The latest article responding to this debate is a piece in the Chronicle of Higher Education on “What Doors Does a Ph.D. in History Open?”
This article analyzes “the career outcomes of history Ph.D.’s who graduated between 1990 and 2010 (taking every other year) from four history departments: at Duke University, Ohio State University, and the Universities of North Carolina at Chapel Hill and California at Santa Barbara.”
The study is based on a “total sample of 487 history Ph.D.’s.” The article provides a series of charts to display the data, finding that “Only 50.7 percent of doctoral graduates from those four top-tier programs ended up in tenure-track jobs. For those who graduated in 2008 and 2010, the average was even lower: 38.5 percent.”
Of course, the 2008-2010 data is skewed both by the global economic crisis and by the growing number of postdoctoral fellowships in the humanities and social sciences. Many Ph.D. recipients now move into one- to three-year postdoctoral fellowships after completing their doctorates. So, tracking how many doctoral recipients end up in tenure-track positions requires examining data several years out from graduate dates.
Data on academic administrators is also unclear, since some of those positions are filled by faculty members.
The piece provides encouraging news about those Ph.D. recipients who moved into careers outside of university teaching. “Far from the stereotype of the Ph.D. baristas at Starbucks, career-outcome data (see charts for each of the four institutions here) shows that history Ph.D.’s are thriving in a versatile range of careers.” The article indicates that many of the history doctoral recipients now work in “higher-education administration, publishing and editing, high schools, museums, government agencies, and public-history sites.” Others have careers as “researchers, consultants, and editors.”
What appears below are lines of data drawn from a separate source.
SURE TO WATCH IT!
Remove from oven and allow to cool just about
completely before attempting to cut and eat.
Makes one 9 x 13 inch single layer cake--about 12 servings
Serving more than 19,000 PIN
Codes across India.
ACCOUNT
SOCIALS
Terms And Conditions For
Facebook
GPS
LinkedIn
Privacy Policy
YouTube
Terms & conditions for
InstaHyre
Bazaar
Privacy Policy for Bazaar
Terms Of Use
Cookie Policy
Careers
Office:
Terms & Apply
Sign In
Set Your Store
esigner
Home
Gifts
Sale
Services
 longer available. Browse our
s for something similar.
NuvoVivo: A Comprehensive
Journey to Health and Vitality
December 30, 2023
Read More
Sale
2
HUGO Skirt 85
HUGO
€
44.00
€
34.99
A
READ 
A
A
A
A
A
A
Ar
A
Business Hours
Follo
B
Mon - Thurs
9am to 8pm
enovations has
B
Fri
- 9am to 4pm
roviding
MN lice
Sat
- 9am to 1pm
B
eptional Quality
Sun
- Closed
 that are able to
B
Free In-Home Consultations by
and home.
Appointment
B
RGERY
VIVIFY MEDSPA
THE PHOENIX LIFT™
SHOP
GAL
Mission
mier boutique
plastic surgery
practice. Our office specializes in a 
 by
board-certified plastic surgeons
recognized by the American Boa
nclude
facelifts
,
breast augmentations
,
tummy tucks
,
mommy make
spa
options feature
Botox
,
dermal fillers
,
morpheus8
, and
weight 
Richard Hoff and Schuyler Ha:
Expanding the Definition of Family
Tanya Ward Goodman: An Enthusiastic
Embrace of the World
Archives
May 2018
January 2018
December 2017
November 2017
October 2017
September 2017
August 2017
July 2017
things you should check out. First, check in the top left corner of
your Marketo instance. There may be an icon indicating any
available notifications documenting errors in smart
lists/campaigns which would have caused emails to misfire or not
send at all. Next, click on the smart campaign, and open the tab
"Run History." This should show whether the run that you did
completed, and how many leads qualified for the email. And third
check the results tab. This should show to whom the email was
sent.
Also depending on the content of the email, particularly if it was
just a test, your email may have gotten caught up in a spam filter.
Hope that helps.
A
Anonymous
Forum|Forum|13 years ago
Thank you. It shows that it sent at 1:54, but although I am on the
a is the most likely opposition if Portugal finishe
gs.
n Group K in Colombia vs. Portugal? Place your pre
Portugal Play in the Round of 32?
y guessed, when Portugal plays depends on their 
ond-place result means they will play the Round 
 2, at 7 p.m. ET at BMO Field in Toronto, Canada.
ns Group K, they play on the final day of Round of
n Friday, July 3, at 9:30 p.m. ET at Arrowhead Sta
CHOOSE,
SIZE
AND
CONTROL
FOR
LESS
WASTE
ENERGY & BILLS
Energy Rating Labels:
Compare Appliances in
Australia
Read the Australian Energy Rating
The author claims that “Most history departments, it turns out, do not track the career outcomes of their alumni.” This, I believe is an exaggeration. Most Ph.D. granting history departments I am familiar with do attempt to track their doctoral recipients’ careers. However, it is not always possible to compile effective data, especially on Ph.D.s who go on to careers outside of professorial and academic administrative positions.